Generating new investment boosts liquidity, reduces volatility, and leads to fair market value – all crucial to business success. But what’s the best approach to securing this investment when your entire region is undergoing a period of investor unease and the only companies seeing good liquidity and sell-side attention are the larger corporations?
This is the current situation in Latin America. A declining appetite for investment in listed companies due to political and economic instability has stagnated shareholder bases for several years.
‘The past three years have seen a decline in the economy coupled with difficulties in the capital markets, which means there has generally been no capital raising since the economic downturn began,’ says Nuno da Silva, head of Latin America at BNY Mellon. ‘Companies haven’t attempted them, and the market wouldn’t have been very receptive anyway.’
So what can Latin American companies do to get back on track?
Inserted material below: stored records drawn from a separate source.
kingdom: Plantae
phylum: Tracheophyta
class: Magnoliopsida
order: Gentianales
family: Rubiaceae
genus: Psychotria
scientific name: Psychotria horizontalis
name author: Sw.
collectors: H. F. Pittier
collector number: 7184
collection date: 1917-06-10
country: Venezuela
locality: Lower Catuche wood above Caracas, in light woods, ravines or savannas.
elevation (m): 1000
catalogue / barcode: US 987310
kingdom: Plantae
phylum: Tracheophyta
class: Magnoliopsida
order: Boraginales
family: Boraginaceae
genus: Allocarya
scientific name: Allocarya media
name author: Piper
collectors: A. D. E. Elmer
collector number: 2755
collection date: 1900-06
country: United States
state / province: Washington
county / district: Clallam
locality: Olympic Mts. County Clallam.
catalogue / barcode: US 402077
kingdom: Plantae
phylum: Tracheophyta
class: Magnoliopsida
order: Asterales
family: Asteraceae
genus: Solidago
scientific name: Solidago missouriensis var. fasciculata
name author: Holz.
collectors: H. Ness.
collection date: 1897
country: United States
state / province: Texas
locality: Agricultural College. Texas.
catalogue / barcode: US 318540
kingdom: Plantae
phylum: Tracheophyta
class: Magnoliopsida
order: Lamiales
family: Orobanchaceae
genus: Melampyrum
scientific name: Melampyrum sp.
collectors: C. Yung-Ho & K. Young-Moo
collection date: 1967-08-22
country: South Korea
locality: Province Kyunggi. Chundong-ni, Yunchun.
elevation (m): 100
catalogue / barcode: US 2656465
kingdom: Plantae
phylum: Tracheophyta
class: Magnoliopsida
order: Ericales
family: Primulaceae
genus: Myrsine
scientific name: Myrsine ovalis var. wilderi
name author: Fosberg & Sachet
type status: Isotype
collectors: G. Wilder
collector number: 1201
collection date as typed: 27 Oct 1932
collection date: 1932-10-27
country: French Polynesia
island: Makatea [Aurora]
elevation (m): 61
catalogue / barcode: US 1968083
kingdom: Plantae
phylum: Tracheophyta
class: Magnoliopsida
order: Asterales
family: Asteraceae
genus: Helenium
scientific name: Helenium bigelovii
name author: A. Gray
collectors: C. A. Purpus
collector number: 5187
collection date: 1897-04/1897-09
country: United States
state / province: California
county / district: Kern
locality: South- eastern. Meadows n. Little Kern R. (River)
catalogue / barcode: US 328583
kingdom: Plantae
A proactive approach to targeting is vital, says Da Silva. ‘Some companies continually take a passive approach and rely exclusively on the sell side, thinking they are solely engaged by – and for – them,’ he points out. ‘The reality is, of course, that the sell-side has a business to run, and its business model will favor those opportunities that achieve profit.
‘By employing a strategic approach to identifying and meeting with compatible investors and using tactics such as detailed target analysis that successfully identifies any pools of investor capital not on the sell side’s matrix, Latin American companies can tap into real opportunities.’
Natura embarked upon its first targeting program in 2013 using Bloomberg data to develop a list of prospects based on criteria such as geography, ESG metrics, and previous investment decisions.
‘We ended up with a list of around 200 institutions that fitted our profiling, then gave ourselves two years to execute that list and make contact with fund managers,’ explains Fabio Cefaly, IRO at Natura. ‘The benefit for us was the opportunity to meet with investors that weren’t necessarily known to our brokers and the fact that we could develop our methodology for contacting them.’
And what was the success of the program? ‘We evaluated two different aspects of the targeting,’ says Cefaly. ‘The first was the execution of our original list of 200 institutions – the final figures for this showed that we visited around 75 percent of those managers. The second consideration was the conversion rate. This is more difficult to measure accurately as we never know who holds funds in our shareholder base. Still, we did see our shareholder base in Asia – one of the key geographical targets on our list – grow from less than 5 percent at the beginning to nearly 15 percent at the end of the two years.’
Despite Latin America’s recent troubles, corporate results from the last quarter show Brazil, Argentina, and Chile all doing well in the first half of 2016, a possible sign the region is starting to turn a corner. Some of it can be attributed to reform programs. ‘There has been a considerable amount of macroeconomic and regulatory reform in Argentina and Brazil, and these changes have been well received by investors, creating confidence in the market,’ says Da Silva. ‘We’re seeing investors start to return to the region on a selective basis – not in the numbers they once did, but not at insignificant levels, either.’
Felipe Saraiva, IRO for Brazil-based Duratex, agrees that things are looking brighter but explains that the potential risk of further market problems has led to Duratex kick-starting its in-house investor targeting program.
‘We believe there is always more to be done at home, so we’re developing a new methodology to identify the profile of our investors and work on better communication practices should market interest fall again,’ he says. ‘For us, the main benefit of doing our investor targeting versus relying on brokers for support is to be closer to the investors – we can optimize the time of our meetings and tailor them to the topics that are more interesting for investors individually.